• Tujuan 1
Ambil setiap baris dari catatan di bawah yang memuat kata "satellite". Huruf besar dan huruf kecil dibedakan.

• Kutipan Sumber
_____
Era digitaslisasi telah menyebabkan berkembangnya teknologi secara masif di berbagai belahan dunia. Tidak dapat dipungkiri perkembngan teknologi telah membantu kegiatan manusia di berbagai bidang, mulai dari informasi, ekonomi, social, pendidikan, dan lainnya. Salah satu contoh dari perkembangan teknologi yang sangat membantu adalah artificial intelligence (AI).
Artificial intelligence (AI) atau kecerdasan buatan merupakan sebuah sistem komputer yang diciptakan untuk memecahkan masalah dalam berbagai bidang. Tujuan dibuatnya sistem ini untuk membantu penyelesaian masalah secara mandiri menggunakan berbagai informasi yang berasal dari berbagai data yang disimpan pada sebuah database. Teknologi ini sangat membantu dalam penyelasaian masalah dalam berbagai bidang.
_____
• Data yang Diberikan
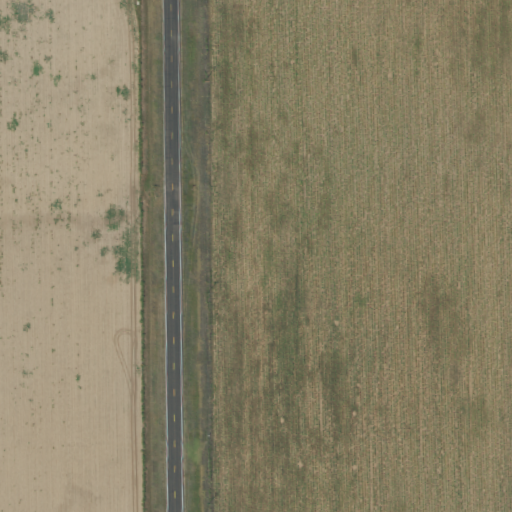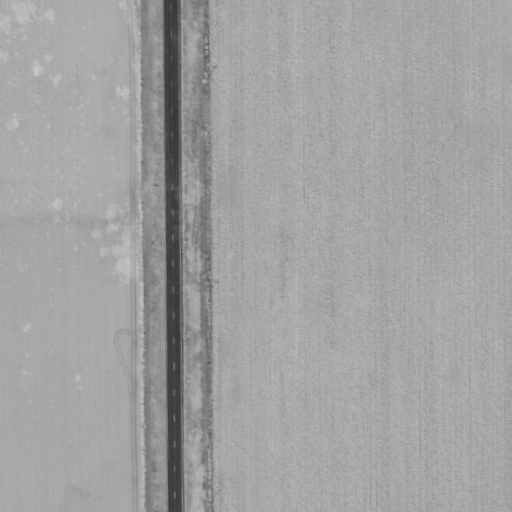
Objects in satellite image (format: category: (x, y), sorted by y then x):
road: (173, 97)
road: (175, 353)
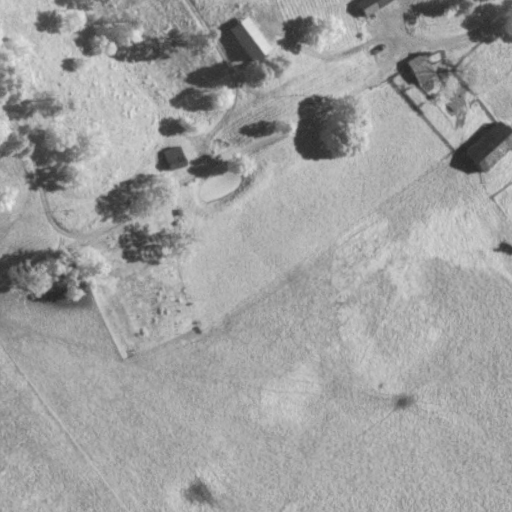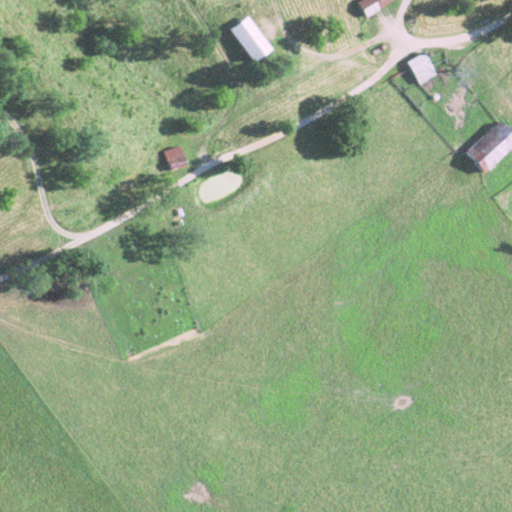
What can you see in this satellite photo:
building: (367, 6)
building: (238, 41)
building: (415, 70)
road: (252, 132)
building: (485, 149)
road: (27, 183)
park: (139, 282)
_____
• Tujuan 2
Sebutkan semua bidang yang dicontohkan dalam teks tentang kecerdasan buatan sebagai bidang kegiatan manusia yang dibantu oleh perkembangan teknologi.

• Jawaban Lengkap 1
Objects in satellite image (format: category: (x, y), sorted by y then x):
What can you see in this satellite photo:

• Jawaban Lengkap 2
Bidang yang dicontohkan adalah informasi, ekonomi, social, dan pendidikan.